L’histoire géologique de l’île Maurice, vieille de 10 millions d’années, témoigne, selon lui, d’une activité volcanique intense il y a environ 5 millions d’années, devenue largement inactive au cours des 1,5 derniers millions d’années. Les lagons se sont formés dès la naissance de l’île lorsque les polypes, probablement originaires de Madagascar, ont commencé à se développer sur les substrats solides, formant notre récif corallien.

Malgré le peu de sable de qualité dans le lagon au fil des cycles interglaciaires en raison du mélange avec les sédiments volcaniques, les coraux ont continué à croître dans des conditions d’eau de mer de qualité. Cependant, une constatation alarmante est la quasi-absence de sable dans le lagon aujourd’hui, attribuée à des relevés effectués à Flic-en-Flac. Cette absence est préoccupante, car la quantité de sable dans le lagon joue un rôle crucial dans la protection contre l’érosion côtière.
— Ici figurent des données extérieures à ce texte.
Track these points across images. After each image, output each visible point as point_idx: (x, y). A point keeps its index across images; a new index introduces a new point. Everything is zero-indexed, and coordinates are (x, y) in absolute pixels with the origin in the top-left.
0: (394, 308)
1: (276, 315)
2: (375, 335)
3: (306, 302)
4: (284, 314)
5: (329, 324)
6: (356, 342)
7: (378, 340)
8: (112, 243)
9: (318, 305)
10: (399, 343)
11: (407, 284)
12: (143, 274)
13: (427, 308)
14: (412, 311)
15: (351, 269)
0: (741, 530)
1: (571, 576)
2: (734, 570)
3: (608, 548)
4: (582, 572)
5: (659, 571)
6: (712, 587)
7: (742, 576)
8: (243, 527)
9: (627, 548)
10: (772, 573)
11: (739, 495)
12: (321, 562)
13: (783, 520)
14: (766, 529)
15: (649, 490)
Pour approfondir ces recherches, la proposition du géologue de forer un noyau d’environ 12 mètres de profondeur près de la plage de La Prairie est lancée. Il compte pour cela obtenir l’aide des spécialistes en matière de forage. Cette étape vise à obtenir une lecture précise des années et des mois de chaque segment, à l’aide de méthodes radiométriques. Les données collectées devraient apporter des éclaircissements sur la période exacte des cycles glaciaires-interglaciaires, offrant une perspective précise sur la position actuelle de Maurice dans l’interglaciaire de l’Holocène.

En guise de conclusion, Gaj Pyndiah persiste et signe avec sa provocante question : “Le changement climatique est-il vraiment lié à la seule pollution de l’air ?” Cette interrogation suggère une exploration plus approfondie des forces naturelles qui ont façonné notre planète pendant des millions d’années, remettant en cause la relation directe entre le changement climatique et la pollution atmosphérique.